When I originally heard about NBC's new TV show Smash, I initially thought that the struggling network was attempting to do a more grown-up version of the hit TV show Glee. After watching the pilot episode off of iTunes, I stand by my initial assessment but I'm forced to add the show actually is so much more. I guarantee if you haven't heard of Smash yet, you're definitely going to very soon because it's one of those rare hits that will have people talking even though it's not typically their type of show.
I have to admit, the opening sequence of Smash’s pilot episode is cringe worthy. When the show opens, we see Katharine McPhee, dressed up glamorously on a stage singing the beginning part of Somewhere Over the Rainbow. However, after a few lines into the song we hear a phone ring and Katharine McPhee opens her eyes. Suddenly, she's now Karen Cartwright, an aspiring Broadway performer who just had her audition cut short by a phone call. She's dismissed and you can tell she failed the audition. She walks out of the audition room and so begins Smash.
Primarily Smash is about the development of a brand new Broadway play based entirely on the life of the iconic Marilyn Monroe. What sets this show apart from many others is the fact that it took a refreshing approach in his writing by not having a human antagonist. In this show circumstance is actually the villain. So instead of getting a backstabbing Broadway diva or maybe a conniving understudy what we are getting in its place is real life is the actual burden the characters must attempt to overcome. Staying true to the real life Broadway lifestyle the show made sure to create a believable stage atmosphere where not everyone likes one another, but they do respect one another professionally. This is why they are able to pull together putting aside their differences and work towards a common goal- produce a Broadway show, which for the time being they simply referred to as Marilyn.

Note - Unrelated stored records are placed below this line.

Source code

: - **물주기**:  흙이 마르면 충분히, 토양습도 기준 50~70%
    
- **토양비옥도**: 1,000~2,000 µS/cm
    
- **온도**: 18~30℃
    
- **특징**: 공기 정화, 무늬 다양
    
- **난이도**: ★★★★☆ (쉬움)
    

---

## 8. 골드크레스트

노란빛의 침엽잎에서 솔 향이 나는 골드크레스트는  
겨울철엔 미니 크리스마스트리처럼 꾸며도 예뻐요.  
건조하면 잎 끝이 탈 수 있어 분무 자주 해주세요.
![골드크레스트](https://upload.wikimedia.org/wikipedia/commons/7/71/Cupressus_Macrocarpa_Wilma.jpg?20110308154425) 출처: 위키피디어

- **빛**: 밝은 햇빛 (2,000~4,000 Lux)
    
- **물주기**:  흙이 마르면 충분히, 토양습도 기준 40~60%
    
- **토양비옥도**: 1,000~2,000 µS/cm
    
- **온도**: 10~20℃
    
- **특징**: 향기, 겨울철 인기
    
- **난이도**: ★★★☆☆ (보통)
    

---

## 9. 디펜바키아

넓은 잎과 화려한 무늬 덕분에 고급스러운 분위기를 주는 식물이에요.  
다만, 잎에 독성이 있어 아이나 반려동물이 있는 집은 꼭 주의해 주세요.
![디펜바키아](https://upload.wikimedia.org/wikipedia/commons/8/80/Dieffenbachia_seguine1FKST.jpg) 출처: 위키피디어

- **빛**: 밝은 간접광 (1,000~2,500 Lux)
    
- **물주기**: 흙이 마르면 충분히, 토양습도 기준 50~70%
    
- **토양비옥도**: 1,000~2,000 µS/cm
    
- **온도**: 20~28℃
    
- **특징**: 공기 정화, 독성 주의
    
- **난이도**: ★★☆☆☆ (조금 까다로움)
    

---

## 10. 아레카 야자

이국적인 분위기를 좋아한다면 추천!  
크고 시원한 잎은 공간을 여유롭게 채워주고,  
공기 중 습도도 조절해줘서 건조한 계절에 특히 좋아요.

Based on the previews I initially saw I was certain the show was going to be all about Karen (McPhee), but it’s really not. The show actually is about the entire team, and what each of them is forced to go through in a personal and professional level to try to make the show a success. Julia Houston (Debra Messing) has one of the more interesting back stories. Her character is attempting to juggle the demands of co-writing the show with the demands of her home life, which when the story starts is a bit hectic as she and her husband are attempting to adopt a child into their home. Tom Levitt (Christian Borle), the show's other co-writer, is attempting to get past a rocky professional past with the show's new director, Derek Wills (Jack Davenprt. Finally, there is Eileen Rand (Angelica Huston), the show's producer whose messy divorce proceedings may end up putting a financial clamp on the entire project before it ever really begins to take off.
What is perhaps the best part of the show, however, is the dynamic between the two women who aspire to be the show's Marilyn Monroe. Katharine McPhee as Karen Cartwright is a likable 24-year-old from Iowa who's extremely talented and beautiful but her resume is very green. Then you have Ivy Lynn (Megan Hilty) and equally likable, hard-working blonde bombshell with loads of experience who on the surface seems to be custom-built for the role of Marilyn. This dynamic is the one I will be watching closely because its development is what will either make Smash an actual Smash or a show that in 3 years very few people will remember.
While both women are up for the part, I think it plausible that reviewers will be split as for as which character they want to get the role. It's very easy to try to say Karen should get the role because after all she’s the adorable underdog and Ivy the conniving veteran- but in fact in a way both women can be viewed as underdogs. As the show unfolds I can't help but imagine fans of the show playing out a Twilight-like scenario with “Team-Karen” or “Team-Ivy”. NBC has a rare gem here with Smash and if they boggle it like they have other shows in the past it can be the nail in the coffin for NBC or if they leave alone and support it like other networks do their own shows it has the potential of becoming a flagship show and undoubtedly NBC's most talked about show in over a decade.
Smash is set to premiere on NBC the Monday following the Super Bowl.